One intriguing possibility has to do with politics. Religion need not be politically conservative, of course, and a “Religious Left” exists in America. But surveys consistently show that people with strong religious commitments tend to identify with the Republican Party, while Nones and secular Americans tend to identify with the Democrats. (The numbers may well differ for some groups, like African Americans, a question that deserves greater study). Scholars like John McGinnis and others have shown that Democrats and progressives overwhelmingly predominate on law faculties, and it would be surprising if this fact didn’t have an impact on hiring and promotion decisions, especially the former. If faculties perceive religious belief as a proxy for conservative views, especially on social issues, that could help explain why religious believers are underrepresented on law faculties.


… The comparative absence of religious believers makes a profound difference in American legal education. To be sure, with respect to some legal questions, religion is not especially relevant. Piety wouldn’t change one’s reading of the Federal Rules of Civil Procedure. And law professors have an obligation to teach our students the nuts and bolts of legal doctrine as it is.

But religious perspectives would enrich our discussion of law and offer our students perspectives they currently lack. For example, centuries of Christian reflection exist on many legal questions, in areas as diverse as contracts, criminal law, torts, property, legal ethics, and, of course, church and state. Few American law professors think to ask, though, what Christian learning has to say about these questions, and doing so would not be a good career move. With a few notable exceptions, elite law reviews have little interest in articles exploring Christian ideas about law, especially ideas that seem to align with a politically conservative perspective. Indeed, one recent study argues that articles that portray religion in a positive light tend to appear in less prestigious journals than articles that portray religion more negatively. For law professors to get their ideas heard, they must make themselves “part of the conversation,” and writing about religious perspectives is not a good way to do that.

Read it all. 

This is the future for us. This is the world in which we orthodox Christians are raising our kids. We keep fighting in ordinary politics as we can, but it is a fighting retreat. Go deep into the forest of the faith, and prepare for the long siege. As I noted here earlier this year, Ernst Junger wrote, of the “forest passage”:

When all institutions have become equivocal or even disreputable, and when open prayers are heard even in churches not for the persecuted but for the persecutors, at this point moral responsibility passes into the hands of individuals, or, more accurately, into the hands of any still unbroken individuals.

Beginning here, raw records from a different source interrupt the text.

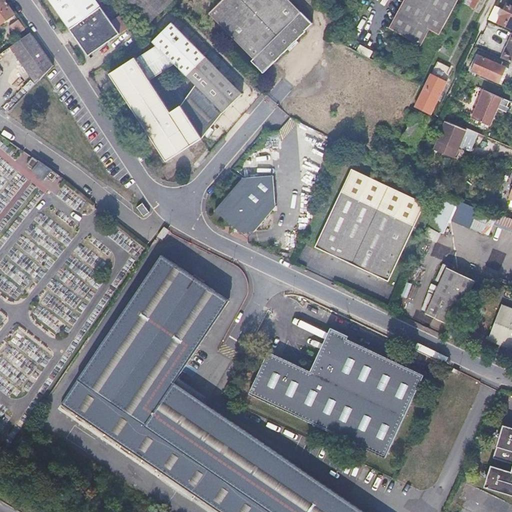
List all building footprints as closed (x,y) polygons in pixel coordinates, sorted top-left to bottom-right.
[(3,0),(1,0),(0,1),(0,24),(14,15),(3,0)] [(96,0),(49,0),(78,40),(109,18),(96,0)] [(172,0),(119,0),(142,24),(139,27),(143,29),(147,24),(172,0)] [(288,0),(226,0),(211,17),(255,60),(254,61),(266,73),(306,31),(305,30),(312,22),(288,0)] [(457,0),(404,0),(397,13),(430,30),(439,35),(457,0)] [(504,10),(495,6),(489,18),(511,28),(511,6),(507,4),(504,10)] [(397,13),(389,29),(421,47),(430,30),(397,13)] [(121,34),(109,18),(78,40),(89,56),(121,34)] [(18,20),(9,27),(15,35),(24,28),(18,20)] [(206,55),(180,29),(113,74),(169,159),(190,146),(149,82),(176,64),(187,75),(206,55)] [(30,32),(10,46),(36,83),(53,65),(30,32)] [(511,59),(511,36),(503,58),(507,60),(511,62),(511,59)] [(206,55),(187,75),(223,111),(242,92),(206,55)] [(504,67),(479,55),(472,69),(499,81),(504,67)] [(472,69),(471,71),(500,84),(508,69),(504,67),(499,81),(472,69)] [(448,78),(433,70),(424,88),(435,93),(436,91),(441,93),(448,78)] [(28,90),(35,82),(30,77),(23,85),(28,90)] [(435,93),(424,88),(415,106),(431,115),(441,93),(436,91),(435,93)] [(511,101),(487,90),(475,119),(492,126),(502,103),(509,106),(511,101)] [(408,118),(412,120),(402,138),(416,145),(427,122),(411,114),(408,118)] [(465,130),(447,122),(439,141),(438,143),(441,144),(438,150),(441,151),(454,156),(454,155),(457,148),(458,146),(470,152),(474,142),(476,137),(478,133),(474,131),(466,128),(465,130)] [(39,162),(32,173),(52,187),(59,175),(48,168),(39,162)] [(424,201),(349,166),(312,246),(387,281),(424,201)] [(271,176),(240,179),(214,213),(248,239),(275,205),(271,176)] [(442,197),(428,224),(442,232),(457,205),(442,197)] [(138,206),(144,215),(149,212),(143,202),(138,206)] [(452,218),(462,223),(469,210),(459,205),(452,218)] [(511,217),(499,213),(495,221),(511,227),(511,217)] [(474,217),(471,227),(483,231),(486,221),(474,217)] [(167,235),(162,231),(156,240),(161,244),(167,235)] [(60,407),(128,453),(214,511),(355,511),(222,422),(171,388),(227,304),(160,258),(60,407)] [(476,280),(448,267),(427,313),(455,326),(476,280)] [(511,306),(503,303),(489,340),(511,349),(511,306)] [(314,373),(269,352),(250,393),(387,457),(425,374),(335,332),(324,354),(321,352),(315,363),(319,365),(314,373)] [(485,487),(511,494),(511,423),(503,421),(494,458),(502,460),(505,448),(511,449),(511,467),(491,462),(485,487)]
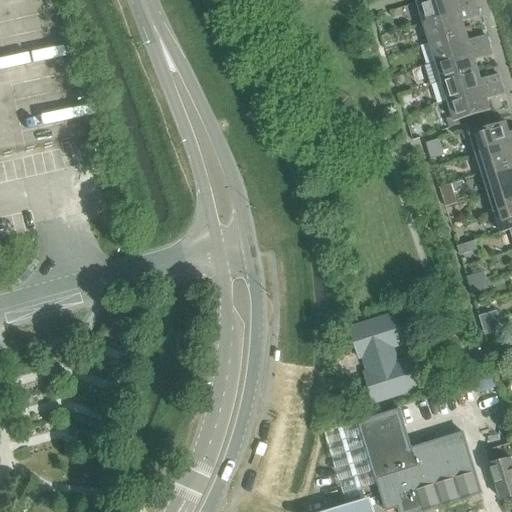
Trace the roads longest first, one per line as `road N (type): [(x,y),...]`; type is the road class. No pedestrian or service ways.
road 1 (secondary): [(207,511),(253,374),(253,281),(244,235)]
road 2 (secondary): [(216,243),(226,311),(215,406),(170,511)]
road 3 (secondary): [(132,0),(216,243)]
road 4 (secondary): [(244,235),(227,170),(148,0)]
road 5 (tertiary): [(216,243),(0,301)]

Wake up, people! What’s it going to take?

UPDATE: A Czech reader emails to say that maybe US Christians should withdraw from politics:

Pre 1989, especially in the late 80s, Czechoslovakia experienced a high rate of conversions of young atheists to Catholicism (to the chagrin of their parents). Nearly all my classmates at my university were catechized and baptized in their early 20s. Some of them even selected a semi-monastic lifestyle. Why? Because it was obvious that the Christians around them — the despised, ridiculed, and oppressed class with zero political power — had something they did not have but desired. As soon as the Church returned to the political arena, the trend reversed immediately. If American Christians did not have a hold on politics for the last two centuries but lived as Christians, you would not be having this discussion. Honestly, this is a self-inflicted wound.